読む文章:
·····

好調仲里正作のタイムリーと犠飛で優位に進める
先制したのは北山だ。3回、一死から安座間がヒットで出塁するとすかさず盗塁を決める。するとこの大会、前打席まで16打数8安打と打率5割の好調3番仲里正作が期待に応えるタイムリー二塁打を放つ。さらに5回、北山は先頭の安座間がライトへ二塁打。追加点を奪いたい場面で2番。ここは当然送りバントの場面だろうと誰もが思ったが、「ケースバイケース。相手も(犠打だろうと)そう思って外に配球してくるだろう」(神谷監督)と計算し尽くされた強攻策が当たり、ヒットで無死一・三塁。そして再び仲里正が今度は高々と上げる犠飛で2点目を刻んだ。八重山商工先発の加藤弦は伸びのあるストレートで3回までに6つの三振を奪う力投を見せる一方で、少し単調になった配球を読まれ勝負どころで打たれてしまった。

·····

対象の一覧:

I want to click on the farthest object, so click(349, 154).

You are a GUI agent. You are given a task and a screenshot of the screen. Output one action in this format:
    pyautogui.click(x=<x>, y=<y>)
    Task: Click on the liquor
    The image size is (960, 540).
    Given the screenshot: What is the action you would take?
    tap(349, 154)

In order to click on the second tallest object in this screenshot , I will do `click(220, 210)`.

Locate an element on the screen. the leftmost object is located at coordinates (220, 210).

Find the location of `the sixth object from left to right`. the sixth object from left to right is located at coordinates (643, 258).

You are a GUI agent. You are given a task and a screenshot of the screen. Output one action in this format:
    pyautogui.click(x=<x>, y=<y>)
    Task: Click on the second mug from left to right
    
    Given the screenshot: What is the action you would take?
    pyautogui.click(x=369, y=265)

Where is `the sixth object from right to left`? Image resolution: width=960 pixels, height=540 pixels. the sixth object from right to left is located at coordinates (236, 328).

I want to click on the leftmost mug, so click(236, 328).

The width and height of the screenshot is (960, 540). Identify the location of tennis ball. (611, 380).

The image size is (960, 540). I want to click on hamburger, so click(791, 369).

·····

指示 1: 北山と八重山商工の試合についての文章に名前が出てくる人物を、すべて挙げてください。
指示 2: 一覧の先頭の行から書き始め、「tap(349, 154)」を含む行で止めて、「liquor」を「wine bottle」に改めて更新してください。それ以外は変えないでください。

解答 1: 安座間、仲里正作、神谷監督、加藤弦

解答 2:
I want to click on the farthest object, so click(349, 154).

You are a GUI agent. You are given a task and a screenshot of the screen. Output one action in this format:
    pyautogui.click(x=<x>, y=<y>)
    Task: Click on the wine bottle
    The image size is (960, 540).
    Given the screenshot: What is the action you would take?
    tap(349, 154)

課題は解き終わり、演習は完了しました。